BEGIN Entries shown

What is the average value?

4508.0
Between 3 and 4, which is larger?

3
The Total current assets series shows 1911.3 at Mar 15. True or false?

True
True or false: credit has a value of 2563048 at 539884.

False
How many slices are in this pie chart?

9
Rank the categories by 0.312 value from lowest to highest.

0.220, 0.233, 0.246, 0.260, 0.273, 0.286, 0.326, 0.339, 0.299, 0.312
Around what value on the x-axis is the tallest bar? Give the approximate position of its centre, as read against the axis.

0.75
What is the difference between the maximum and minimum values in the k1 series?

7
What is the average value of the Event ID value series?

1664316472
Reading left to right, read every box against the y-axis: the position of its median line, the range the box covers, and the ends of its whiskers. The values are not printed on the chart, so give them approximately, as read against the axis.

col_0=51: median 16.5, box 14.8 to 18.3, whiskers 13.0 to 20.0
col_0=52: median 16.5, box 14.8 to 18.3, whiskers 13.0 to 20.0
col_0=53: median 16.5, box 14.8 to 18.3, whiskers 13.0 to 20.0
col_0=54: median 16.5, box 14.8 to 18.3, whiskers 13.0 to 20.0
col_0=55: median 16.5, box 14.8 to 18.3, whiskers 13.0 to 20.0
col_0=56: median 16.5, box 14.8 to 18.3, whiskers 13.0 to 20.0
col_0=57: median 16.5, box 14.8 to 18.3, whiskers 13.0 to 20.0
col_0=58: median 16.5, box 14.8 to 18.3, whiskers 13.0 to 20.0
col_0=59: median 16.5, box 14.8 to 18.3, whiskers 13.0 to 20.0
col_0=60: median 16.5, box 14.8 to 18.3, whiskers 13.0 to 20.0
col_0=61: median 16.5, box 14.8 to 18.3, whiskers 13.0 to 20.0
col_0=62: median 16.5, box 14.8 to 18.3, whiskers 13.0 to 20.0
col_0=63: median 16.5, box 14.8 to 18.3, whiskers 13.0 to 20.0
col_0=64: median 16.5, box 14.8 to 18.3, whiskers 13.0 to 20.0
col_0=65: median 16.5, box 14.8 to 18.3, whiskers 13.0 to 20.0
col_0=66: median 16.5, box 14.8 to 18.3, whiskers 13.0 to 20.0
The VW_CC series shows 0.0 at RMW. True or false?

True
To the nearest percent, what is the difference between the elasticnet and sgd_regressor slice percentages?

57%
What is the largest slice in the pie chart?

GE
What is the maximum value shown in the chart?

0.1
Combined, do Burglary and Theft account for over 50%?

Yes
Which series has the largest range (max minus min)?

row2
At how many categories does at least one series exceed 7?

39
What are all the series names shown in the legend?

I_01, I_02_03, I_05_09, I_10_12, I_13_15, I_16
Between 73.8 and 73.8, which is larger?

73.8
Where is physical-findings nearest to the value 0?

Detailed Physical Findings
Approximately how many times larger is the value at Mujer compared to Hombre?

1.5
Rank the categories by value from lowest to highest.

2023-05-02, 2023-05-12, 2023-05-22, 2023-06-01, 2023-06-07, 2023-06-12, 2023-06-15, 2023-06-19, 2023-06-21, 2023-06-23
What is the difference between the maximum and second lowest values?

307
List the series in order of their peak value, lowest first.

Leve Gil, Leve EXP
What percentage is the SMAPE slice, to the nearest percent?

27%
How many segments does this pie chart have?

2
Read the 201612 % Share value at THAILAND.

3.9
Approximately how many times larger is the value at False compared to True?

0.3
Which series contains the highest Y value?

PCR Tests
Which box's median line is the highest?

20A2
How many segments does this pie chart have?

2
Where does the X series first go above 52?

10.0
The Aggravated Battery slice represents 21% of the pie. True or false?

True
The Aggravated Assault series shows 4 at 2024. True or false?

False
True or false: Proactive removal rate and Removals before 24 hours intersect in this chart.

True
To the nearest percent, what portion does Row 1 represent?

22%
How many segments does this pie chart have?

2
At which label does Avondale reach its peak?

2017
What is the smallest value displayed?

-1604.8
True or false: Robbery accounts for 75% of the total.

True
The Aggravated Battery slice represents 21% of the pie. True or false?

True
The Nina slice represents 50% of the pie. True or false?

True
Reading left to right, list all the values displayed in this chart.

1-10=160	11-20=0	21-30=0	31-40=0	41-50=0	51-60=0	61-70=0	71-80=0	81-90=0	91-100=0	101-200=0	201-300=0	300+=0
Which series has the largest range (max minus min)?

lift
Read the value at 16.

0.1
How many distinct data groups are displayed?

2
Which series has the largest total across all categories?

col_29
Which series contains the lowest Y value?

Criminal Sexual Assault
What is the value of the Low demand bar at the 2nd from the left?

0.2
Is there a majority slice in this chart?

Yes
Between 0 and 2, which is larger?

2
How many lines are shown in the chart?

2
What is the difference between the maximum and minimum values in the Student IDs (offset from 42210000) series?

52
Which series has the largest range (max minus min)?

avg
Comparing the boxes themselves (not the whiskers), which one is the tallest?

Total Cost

END Entries shown

* **What the exercise asks**:
Please pick out each line in the records above that contains the word "left", and copy those lines. Case counts.

* **Result of this exercise**:
Reading left to right, read every box against the y-axis: the position of its median line, the range the box covers, and the ends of its whiskers. The values are not printed on the chart, so give them approximately, as read against the axis.
Reading left to right, list all the values displayed in this chart.
What is the value of the Low demand bar at the 2nd from the left?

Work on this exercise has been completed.